01

380 21 6
                                    

-Johanna! Jo! Wstawaj! - mama potrząsała moim ramieniem abym w końcu wstała.

Przetarłam swoje oczy i wstałam z łóżka. Dziś dożynki, kolejni ludzie pojadą na krwawą rzeź do Kapitolu. Jeden chłopak i jedna dziewczyna. Mam cichą nadzieję, że w tym roku i za rok mnie to minie i będę sobie mogła żyć w spokoju, w domu mając może męża i pracując razem z Danii jako drwale w lesie. Ale przecież nadzieja jest matką głupich.

Poszłam do łazienki i wzięłam kąpiel, czasami w naszym dystrykcie (czyli rano) puszczają ciepłą wodę, żeby ludzie się nie  pochorowali.

Ubrałam na siebie zwykłą niebieską koszulkę i ciemne spodnie. Włosy przeczesałam starym grzebieniem i udałam się do kuchni. Na stole na talerzu leżały kanapki z serem, a obok szklanka z sokiem pomarańczowym. Uśmiechnęłam się do siebie i usiadłam obok mamy, która czytała gazetę.

- Boisz się? -spytała nie podnosząc wzroku znad pisma.

- Co będzie to będzie. Nie mamy na to wpływu co się wydarzy.

- Jeśli Cię jednak wylosują, obiecaj ,że wygrasz i wrócisz.

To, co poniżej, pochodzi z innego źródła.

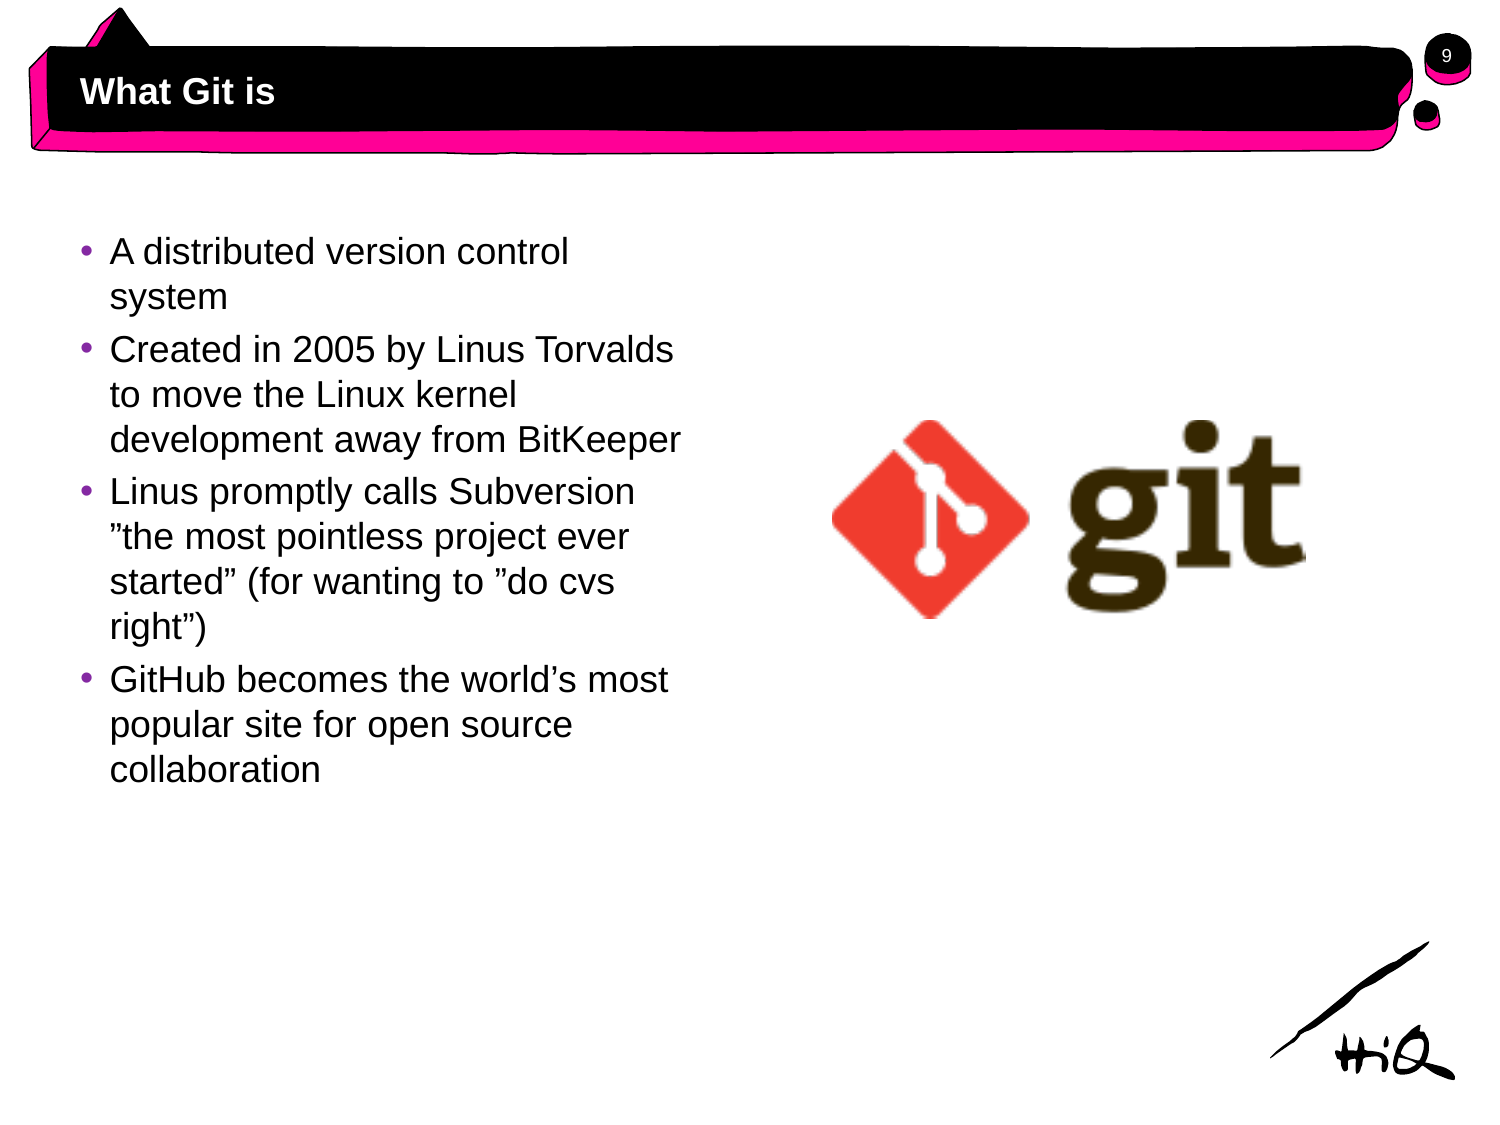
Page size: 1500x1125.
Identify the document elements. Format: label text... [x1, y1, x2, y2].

- Mamo, nie mogę obiecać, ale się postaram. Pamiętaj, że zawsze będę z Tobą w sercu, co by się nie wydarzyło. A gdy umrę, będę pilnować, żeby Tobie się nic nie stało.

- Kocham Cię Jo.

- Mamo ja też Cię kocham. - powiedziałam i wzięłam się za jedzenie mojego posiłku.

Nim się obejrzałam była już godzina jedenasta.O dwunastej musieliśmy być na placu przed ratuszem. Wstałam i ruszyłam do mojego pokoju. Ubrałam wcześniej przygotowaną czarną sukienkę i czarne balerinki. Ostatni raz przeczesałam włosy i wyszłam z domu. Mojej rodzicielki już w nim nie było pewnie poszła po panią Hard - mamę Danii. Powoli szłam w stronę rynku, oglądając uważnie okolicę. Bałam się, że jeśli zostanę wylosowana już nigdy tu nie wrócę. Gdy byłam już na rynku ustawiłąm się w kolejce, żeby nakłuli mi palec, a następnie kazali ustawić się z siedemnastolatkami. Szukałam wzrokiem Danii ale jej nie znalazłam.

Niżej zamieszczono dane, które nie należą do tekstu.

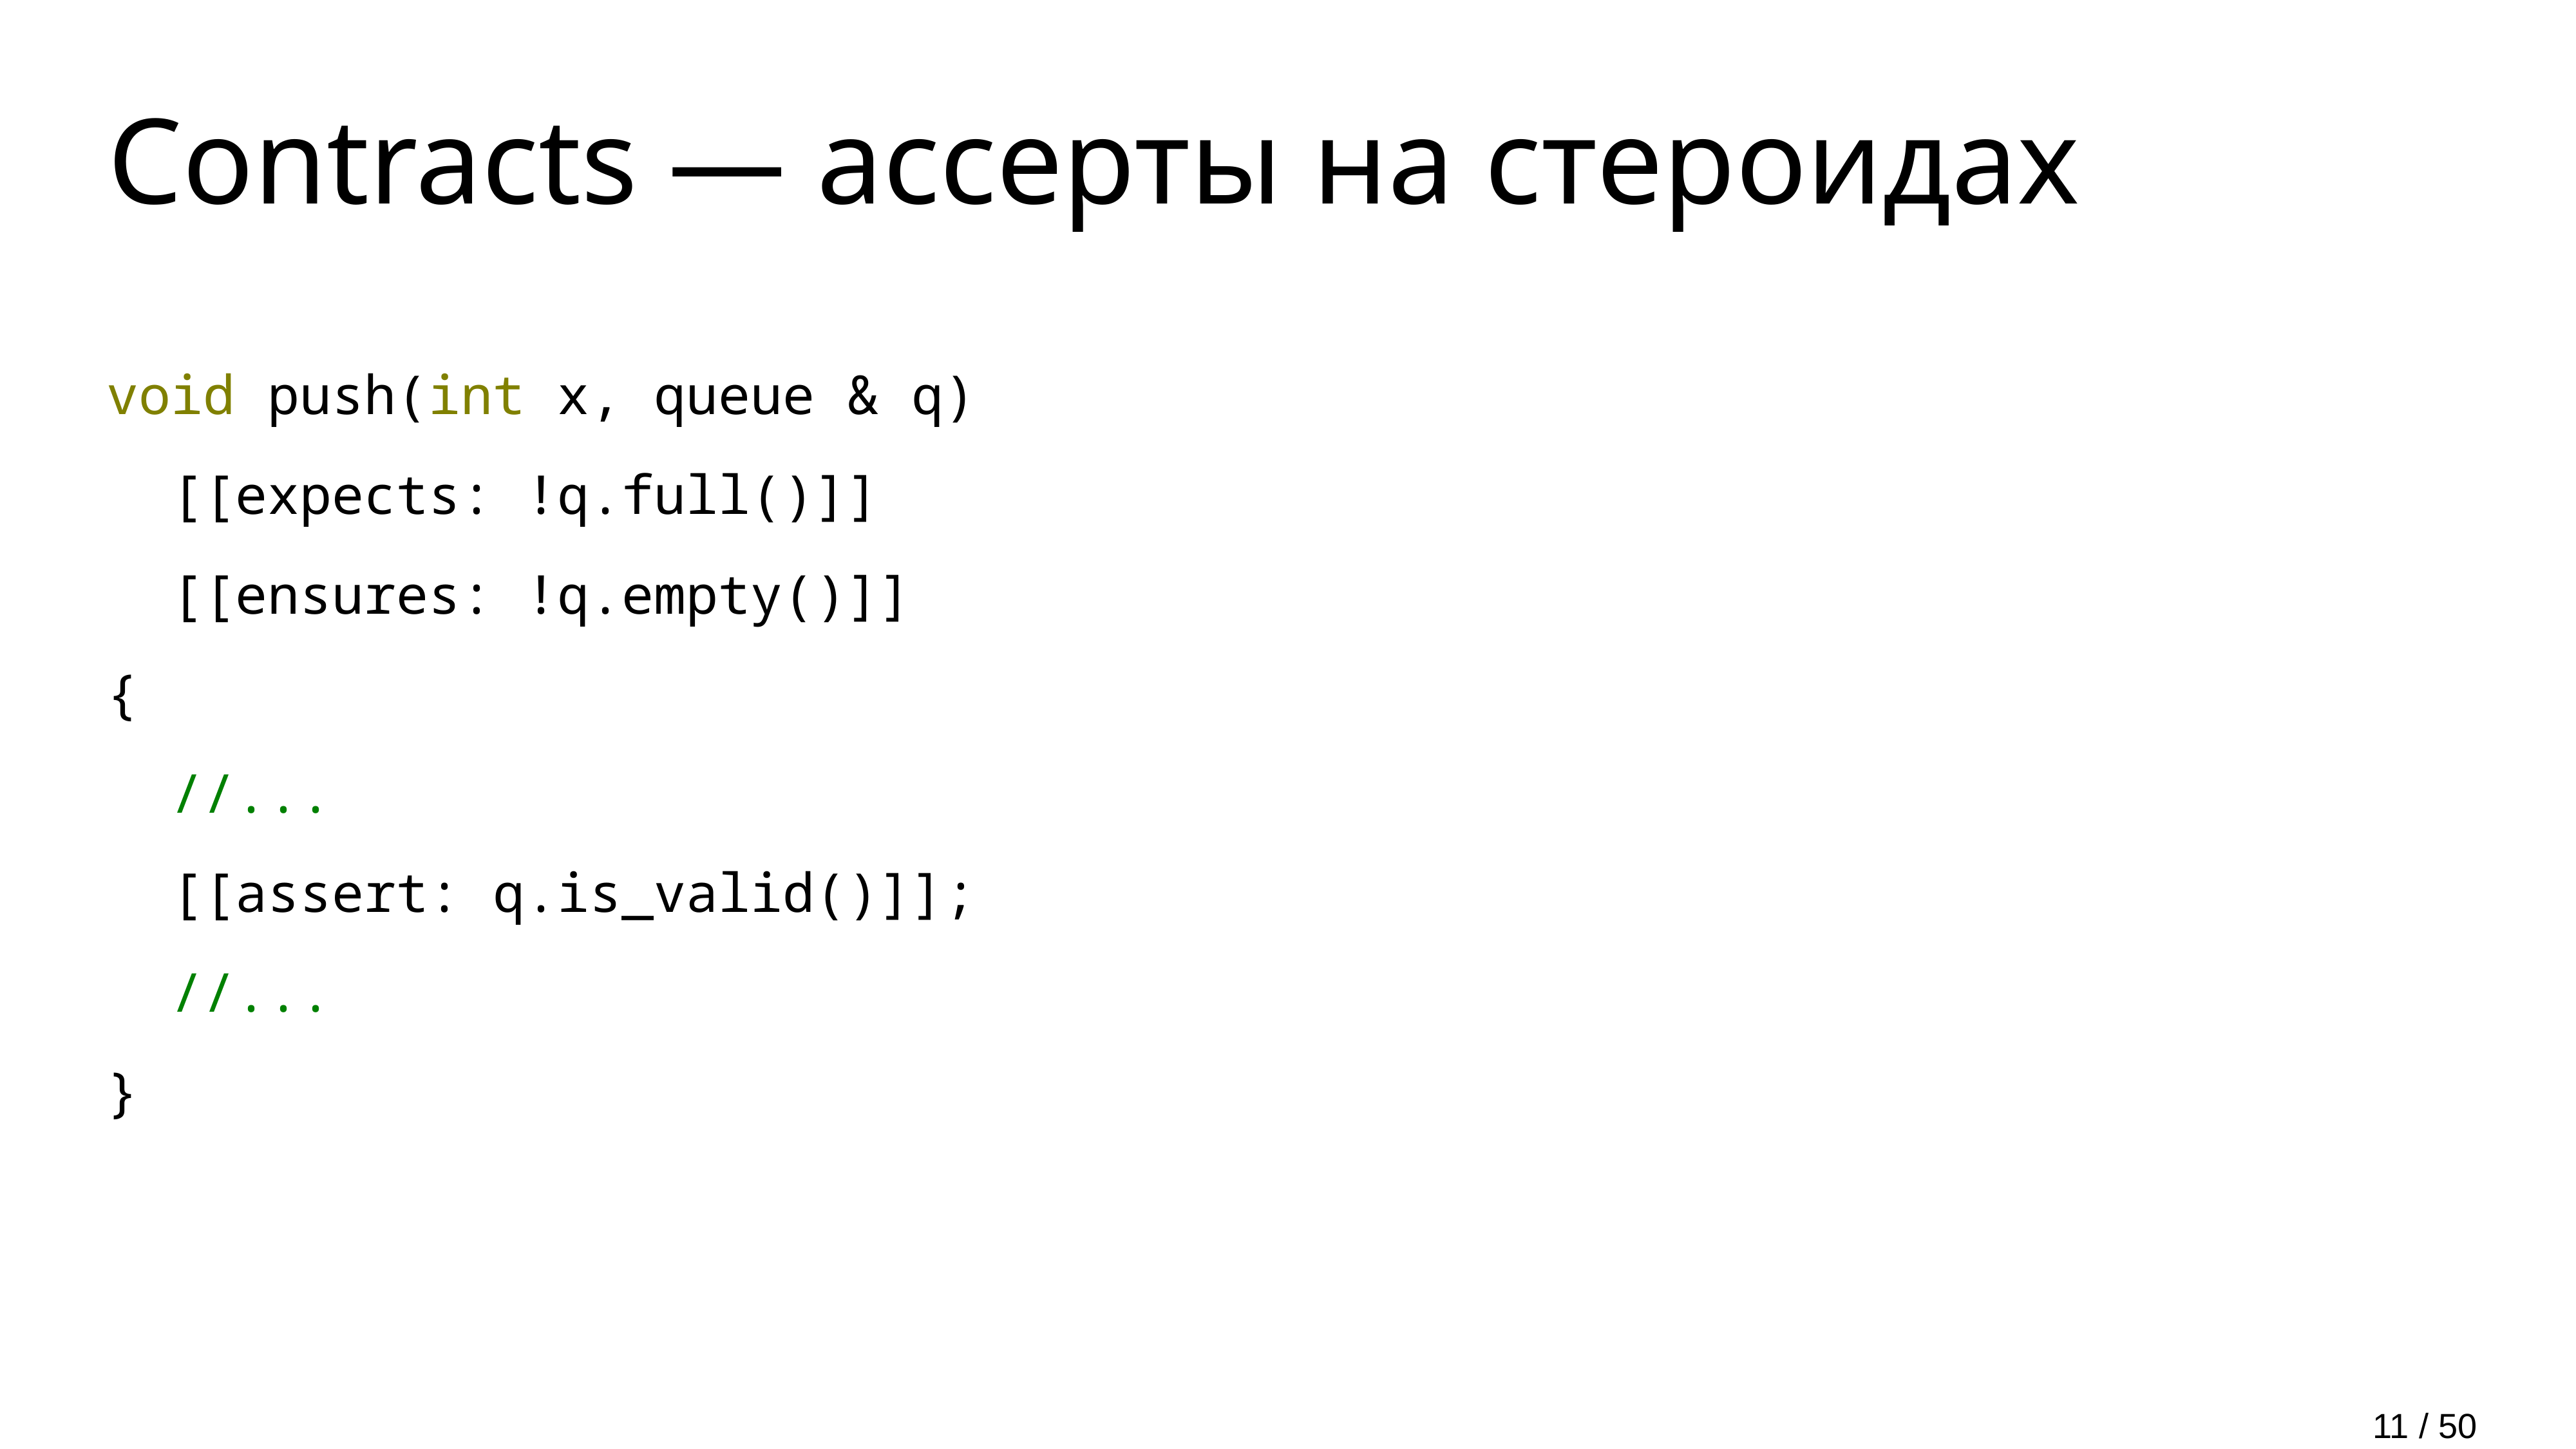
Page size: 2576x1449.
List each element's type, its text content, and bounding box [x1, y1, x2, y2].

text_box <number> / 50 [2363, 1402, 2576, 1449]
title Contracts — ассерты на стероидах [108, 80, 2468, 242]
list void push(int x, queue & q) [[expects: !q.full()]] [[ensures: !q.empty()]] { //... [[assert: q.is_valid()]]; //... } [0, 295, 2576, 1449]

Na scenę weszłaTiffanie opiekunka Trybutów (czyli dzieci idących na pewną śmierć) z dystryktu siódmego. Jej zadanie to przeprowadzenie dożynek i eksportowanie zawodników do Kapitolu.

- Witam, witam, witam. Szczęśliwych głodowych igrzysk i niech los zawsze Wam sprzyja. -powiedziała tym swoim piskliwym głosikiem z kapitolskim akcentem. - Najpierw panie.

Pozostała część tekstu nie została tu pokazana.